Reading and Processing Text: grep, sed, awk and Friends
This is the group of tools behind the power of the Linux command line. True to the Unix philosophy (Article 0), each one does one thing well — viewing, filtering, cutting, sorting, counting, transforming text. Learn each on its own, then Article 6 combines them with pipes.
Create a sample file in the lab to practice:
cd /tmp
printf "alice 90 math\nbob 75 science\ncarol 88 math\ndave 75 math\nalice 95 science\n" > scores.txt
Viewing content: cat, less, head, tail
cat scores.txt # print the whole file to the screen
less scores.txt # view a long file with paging (q to quit, / to search)
head -2 scores.txt # first 2 lines
tail -1 scores.txt # last line
cat suits short files; for long files use less (scroll with arrows/Space, quit with q). head/tail grab the first/last few lines.
Especially useful when debugging: tail -f follows a log file in real time, printing each new line as it's written:
tail -f /var/log/syslog # tail the log, Ctrl+C to stop
Filtering lines: grep
grep prints the lines matching a pattern — the tool you use most to search through logs and files:
grep math scores.txt # lines containing "math"
grep -i MATH scores.txt # -i: case-insensitive
grep -v math scores.txt # -v: invert (lines NOT containing "math")
grep -c math scores.txt # -c: count matching lines
grep -n math scores.txt # -n: include line numbers
grep -r "TODO" /duong/dan # -r: search recursively through a directory
alice 90 math
carol 88 math
dave 75 math
grep also understands regular expressions (regex), e.g. grep "^alice" scores.txt filters lines that start with "alice" (^ = start of line).
Cutting columns: cut
With columnar data, cut pulls out the column you need:
cut -d ' ' -f1 scores.txt # -d ' ' splits on space, -f1 takes column 1
alice
bob
carol
dave
alice
-d specifies the delimiter, -f the column number. Handy with CSV files (-d ',') or /etc/passwd (-d ':').
Sorting and removing duplicates: sort, uniq
sort scores.txt # sort alphabetically
sort -k2 -n scores.txt # -k2 by column 2, -n sort NUMERICALLY (not by text)
cut -d ' ' -f1 scores.txt | sort | uniq # unique names
cut -d ' ' -f1 scores.txt | sort | uniq -c # count how many times each name appears
Note: uniq only collapses adjacent duplicate lines, so you almost always have to sort first. uniq -c counts the repetitions — the pattern sort | uniq -c | sort -rn is handy for ranking (e.g. the most frequent IPs in a log).
Counting: wc
wc scores.txt # number of lines, words, characters
wc -l scores.txt # count lines only (-l)
5 15 73 scores.txt
wc -l is extremely handy for counting: e.g. grep error log | wc -l counts the number of errors.
Transforming text: sed
sed (stream editor) edits text as a stream; the most common use is substitution:
sed 's/math/TOAN/g' scores.txt # replace "math" -> "TOAN" on every line
alice 90 TOAN
bob 75 science
carol 88 TOAN
...
The s/old/new/g syntax: s = substitute, g = global (every occurrence on the line, not just the first).

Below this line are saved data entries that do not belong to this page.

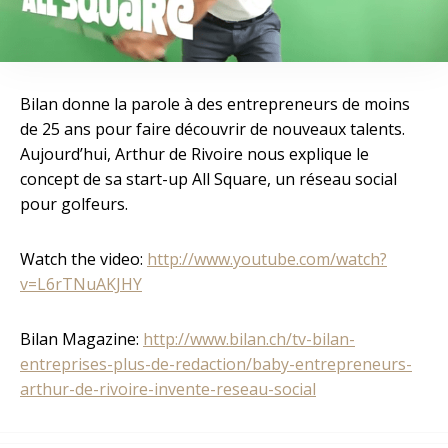
Bilan donne la parole à des entrepreneurs de moins
de 25 ans pour faire découvrir de nouveaux talents.
Aujourd’hui, Arthur de Rivoire nous explique le
concept de sa start-up All Square, un réseau social
pour golfeurs.
Watch the video:
http://www.youtube.com/watch?
v=L6rTNuAKJHY
Bilan Magazine:
http://www.bilan.ch/tv-bilan-
entreprises-plus-de-redaction/baby-entrepreneurs-
arthur-de-rivoire-invente-reseau-social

By default sed prints the result and does not modify the original file; add -i to edit the file in place (sed -i 's/.../.../g' file) — careful, it overwrites.
Processing by column: awk
awk is more powerful for columnar data: it splits each line into fields $1, $2... and lets you filter and compute:
awk '{print $1, $2}' scores.txt # print columns 1 and 2
awk '$2 > 80 {print $1, $2}' scores.txt # only lines where column 2 > 80
alice 90
carol 88
alice 95
$2 > 80 is the condition, {print ...} is the action. awk can also sum, average, count by group... — a whole little language. For a beginner, remembering "split into columns $1 $2 ... then filter/print" covers most use.
When to use which:
grepto filter lines by pattern;cutto take a column simply;sedto substitute/transform text;awkwhen you need to process columns with conditions/computation. They overlap, but these are each one's strength.
🧹 Cleanup
rm -f scores.txt
Wrap-up
You have a text-processing toolset: cat/less/head/tail (view, with tail -f to follow logs), grep (filter lines), cut (take columns), sort/uniq (sort + dedupe), wc (count), sed (substitute), awk (process by column). Each is small and specialized for one job.
The real power comes from combining them: one's output becomes the next one's input. Article 6 explains that mechanism — pipes and redirection — along with the three data streams stdin/stdout/stderr behind it.